Music meanies plug the hole – but the dam has already burst

Last week a Californian judge granted the Blue Meanies of the Recording Industry Association of America an injunction shutting down the NapsterNapster> site for the time being.
  
  


Last week a Californian judge granted the Blue Meanies of the Recording Industry Association of America an injunction shutting down the Napster site for the time being. This decision will no doubt come as a great relief to the moguls running the organised racket known as the music industry. After months of defensive warfare they have plugged the hole in the dyke. Trebles all round?

Er, no. To see why, you have to understand the technology. Napster turns your computer into a specialised kind of server. If you had MP3 music files that you were willing to share, you registered them with Napster's database. Thousands of others have done the same with the result that if you wanted a particular track by, say, Elton John, the database would tell you which computers had it.

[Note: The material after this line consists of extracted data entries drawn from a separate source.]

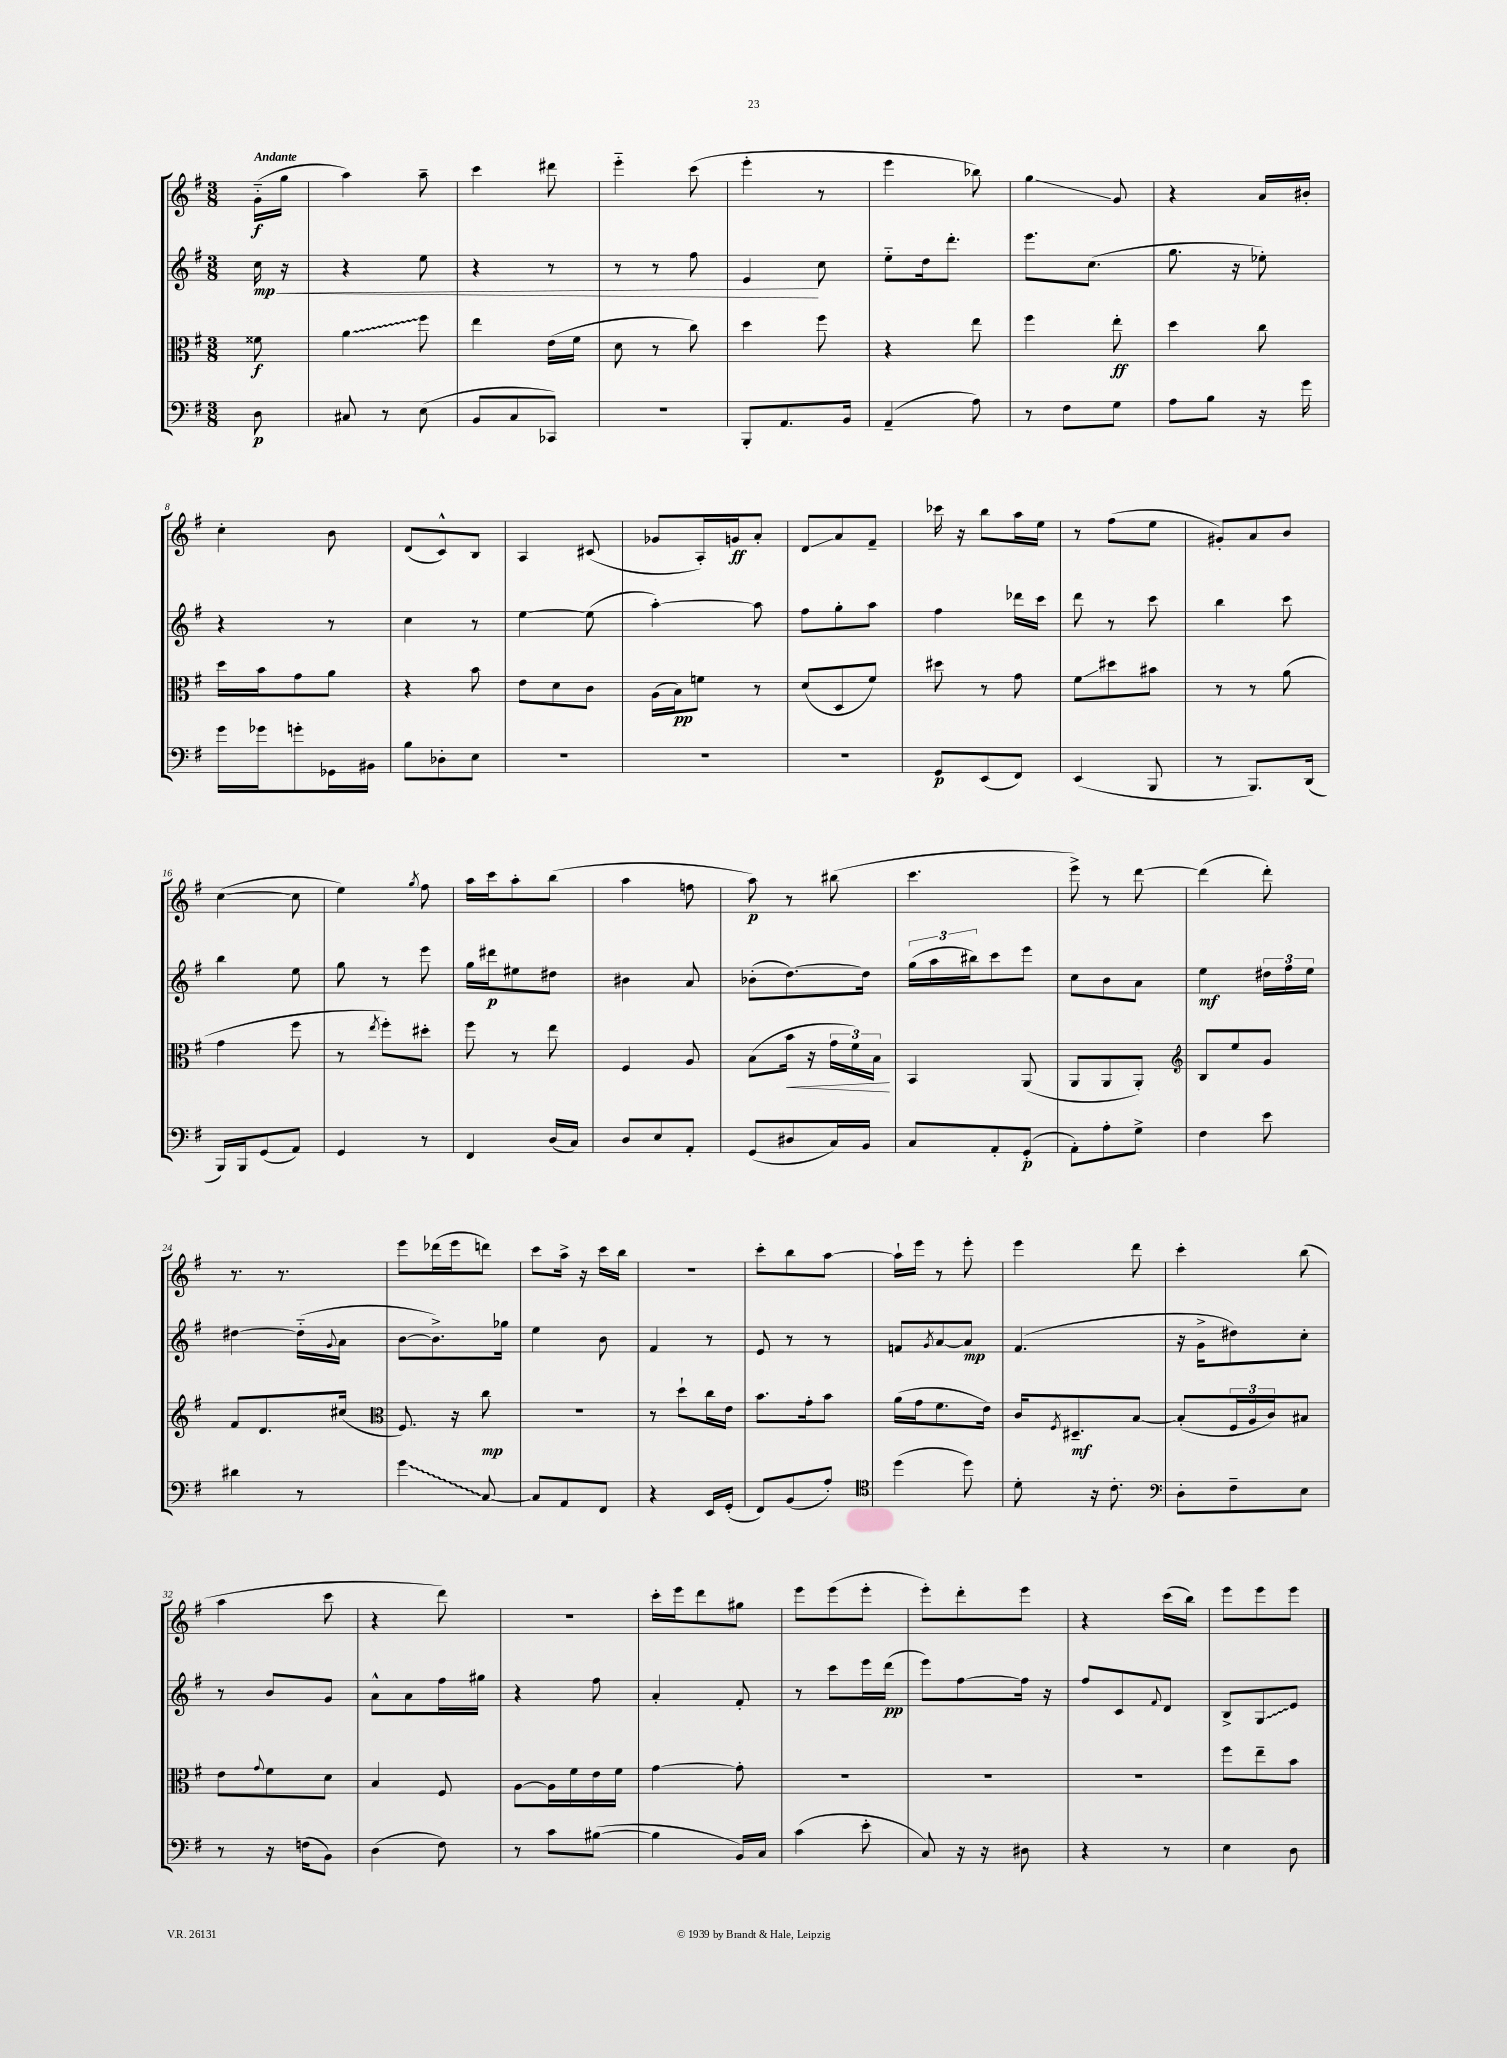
<<
\new StaffGroup <<
\new Staff = "s0" {
    \clef treble \key g \major \numericTimeSignature \time 3/8 \partial 8 \tempo "Andante"
    g'16-_\f( g''16 |
    a''4) a''8-- |
    c'''4 dis'''8 |
    e'''4-_ c'''8( |
    e'''4-. r8 |
    e'''4 bes''8) |
    g''4\glissando g'8 |
    r4 a'16 bis'16-. |
    c''4-. b'8 |
    d'8( c'8-^) b8 |
    a4 cis'8( |
    ges'8 a16-.) g'16\ff a'8-. |
    d'8\glissando a'8 fis'8-- |
    ces'''16 r16 b''8 a''16 e''16 |
    r8 fis''8( e''8 |
    gis'8-.) a'8 b'8 |
    c''4~( c''8 |
    e''4) \acciaccatura { g''8 } fis''8 |
    a''16 c'''16 a''8-. b''8( |
    a''4 f''8 |
    a''8\p) r8 bis''8( |
    c'''4. |
    e'''8->) r8 d'''8~ |
    d'''4( d'''8-.) |
    r8. r8. |
    e'''8 des'''16( e'''16 d'''8) |
    c'''8 a''16-> r16 c'''16 b''16 |
    R4. |
    c'''8-. b''8 a''8~ |
    a''16-! e'''16 r8 e'''8-. |
    e'''4 d'''8 |
    c'''4-. b''8( |
    a''4 c'''8 |
    r4 d'''8) |
    R4. |
    c'''16-. e'''16 d'''8 gis''8 |
    e'''8 e'''8( e'''8-. |
    e'''8-.) d'''8-. e'''8 |
    r4 c'''16( b''16) |
    e'''8 e'''8 e'''8 \bar "|." |
}
\new Staff = "s1" {
    \clef treble \key g \major \numericTimeSignature \time 3/8 \partial 8
    c''16\mp\< r16 |
    r4 e''8 |
    r4 r8 |
    r8 r8 fis''8 |
    e'4\! c''8 |
    e''8-_ d''16 d'''8.-. |
    e'''8. c''8.( |
    g''8. r16 ees''8-.) |
    r4 r8 |
    c''4 r8 |
    e''4~ e''8( |
    a''4~-.) a''8 |
    fis''8 g''8-. a''8 |
    fis''4 des'''16 c'''16 |
    d'''8 r8 c'''8 |
    b''4 c'''8 |
    b''4 e''8 |
    g''8 r8 e'''8 |
    g''16 dis'''16\p eis''8 dis''8 |
    bis'4 a'8 |
    bes'8-.( d''8.~) d''16 |
    \tuplet 3/2 { g''16( a''16 bis''16) } c'''8 e'''8 |
    c''8 b'8 a'8 |
    e''4\mf \tuplet 3/2 { dis''16 fis''16 e''16 } |
    dis''4~ dis''16-_( \appoggiatura { g'8 } a'16 |
    b'8~ b'8.->) ges''16 |
    e''4 b'8 |
    fis'4 r8 |
    e'8 r8 r8 |
    f'8 \acciaccatura { g'8 } a'8~ a'8\mp |
    fis'4.( |
    r16 g'16-> dis''8) c''8-. |
    r8 b'8 g'8 |
    a'8-^ a'8 fis''16 gis''16 |
    r4 fis''8 |
    a'4-. fis'8-. |
    r8 c'''8 e'''16 d'''16\pp( |
    e'''8) fis''8~ fis''16 r16 |
    fis''8 c'8 \appoggiatura { fis'8 } d'8 |
    b8-> \once \override Glissando.style = #'zigzag g8\glissando e'8 \bar "|." |
}
\new Staff = "s2" {
    \clef alto \key g \major \numericTimeSignature \time 3/8 \partial 8
    fisis'8\f |
    \once \override Glissando.style = #'zigzag a'4\glissando fis''8 |
    e''4 e'16( fis'16 |
    d'8 r8 c''8) |
    d''4 fis''8 |
    r4 e''8 |
    fis''4 e''8-.\ff |
    d''4 c''8 |
    d''16 b'16 g'8 a'8 |
    r4 b'8 |
    e'8 d'8 c'8 |
    a16( b16\pp) f'8 r8 |
    d'8( d8 fis'8) |
    dis''8 r8 g'8 |
    fis'8\glissando dis''8 bis'8 |
    r8 r8 a'8( |
    g'4 fis''8 |
    r8 \acciaccatura { e''8 } fis''8-.) dis''8-. |
    fis''8 r8 e''8 |
    fis4 a8 |
    b8( b'16\< r16 \tuplet 3/2 { g'16 fis'16) b16\! } |
    b,4 a,8( |
    a,8 a,8 a,8-.) |
    \clef treble b8 e''8 g'8 |
    fis'8 d'8. cis''16( |
    \clef alto fis8.) r16 c''8\mp |
    r4. |
    r8 d''8-! c''16 e'16 |
    b'8. g'16-. b'8 |
    a'16( g'16 fis'8. e'16) |
    c'16 \acciaccatura { fis8 } dis8.--\mf b8~ |
    b8-.( \tuplet 3/2 { fis16 a16 c'16) } bis8 |
    e'8 \appoggiatura { g'8 } fis'8 d'8 |
    b4 fis8 |
    a8~ a16 fis'16 e'16 fis'16 |
    g'4~ g'8-. |
    R4. |
    R4. |
    R4. |
    fis''8 e''8-- b'8 \bar "|." |
}
\new Staff = "s3" {
    \clef bass \key g \major \numericTimeSignature \time 3/8 \partial 8
    d8\p |
    cis8 r8 e8( |
    b,8 c8 ces,8) |
    R4. |
    b,,8-. a,8. b,16 |
    a,4--( a8) |
    r8 fis8 g8 |
    a8 b8 r16 g'16 |
    g'16 ges'16 g'8-. ges,16 bis,16 |
    b8 des8-. e8 |
    R4. |
    R4. |
    R4. |
    g,8\p e,8( fis,8) |
    e,4( b,,8 |
    r8 b,,8.) d,16( |
    b,,16) b,,16 g,8( a,8) |
    g,4 r8 |
    fis,4 d16( c16) |
    d8 e8 a,8-. |
    g,8( dis8 c16) b,16 |
    c8 a,8-. g,8-.\p( |
    a,8-.) a8-. g8-> |
    fis4 e'8 |
    dis'4 r8 |
    \once \override Glissando.style = #'zigzag g'4\glissando c8~ |
    c8 a,8 fis,8 |
    r4 e,16 g,16-.( |
    fis,8) b,8( a8-.) |
    \clef tenor d''4( d''8) |
    d'8-. r16 c'8.-. |
    \clef bass d8-. fis8-- e8 |
    r8 r16 f16( b,8) |
    d4( fis8) |
    r8 c'8 bis8~( |
    bis4 b,16) c16 |
    c'4( e'8-. |
    c8) r16 r16 dis8 |
    r4 r8 |
    e4 d8 \bar "|." |
}
>>
>>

If any of them happened to be connected to the net at the time, then your Napster program requested a copy and the holding machine dispatched it to you.

It's called 'peer-to-peer' networking and it has spread like wildfire, much to the fury of the record industry, which sued Napster on the grounds that most MP3 files are pirated and that the company encourages copyright violation by pointing to the locations of bootleg audio. Napster mounted a vigorous defence but has lost the first skirmish of the legal war.

Nobody knows how the case will pan out in the end but, in a sense, it doesn't matter because the peer- to-peer genie (like the MP3 genie) is out of the bottle. The Achilles' heel of Napster was that it needed a central database, which presented the RIAA with a fixed target at which to aim. But already there are other distributed storage systems like Gnutella and Freenet which file stuff all over the net and yet can still retrieve it at will. Not even the record companies are up to the challenge of these fiendish new schemes.

Peer-to-peer networking is significant for several reasons. The first is that the files that are being shared don't have to be bootleg audio recordings - or even MP3 files. They can be any kind of file - including ones that Jack Straw & Co don't want you to see.

Second, the precipitous spread of the technology refutes the general assumptions of the media industry about their customers - that they are essentially passive zombies who are only interested in consuming the pap that Time Warner & Co want to push at them. What Napster shows is that if you give people technology for sharing and communicating then they will use it.

But perhaps the most important aspect of the Napster phenomenon is what it reveals about the future of broadband technology. The film, television and music industries believe that the huge increases in bandwidth that are in the offing will mainly benefit content providers - by which they mean them. What, after all, would Joe Public want with a fat pipe to the net, other than to consume video on demand?

Actually, Joe Public quite fancies broadband technology because he is already generating quite a lot of content himself which he wishes to share but is prevented by the prohibitive upload times imposed by ye olde telephone line.

Where is this home-grown content coming from? The multimedia lip curls in contempt at the thought of ordinary people originating anything worth transmitting. The answer, however, lies in your local Dixons, Comet or John Lewis store, where people are buying digital still and video cameras and minidisc recorders in very large numbers. These devices produce huge files - a 2.4 mega pixel portrait of baby Johnny, say, or a 50 megabyte video of the kids inhaling jelly at the school fair - which, in an ideal world, one would like to send to Grandma as an email attachment. For ideal, read broadband.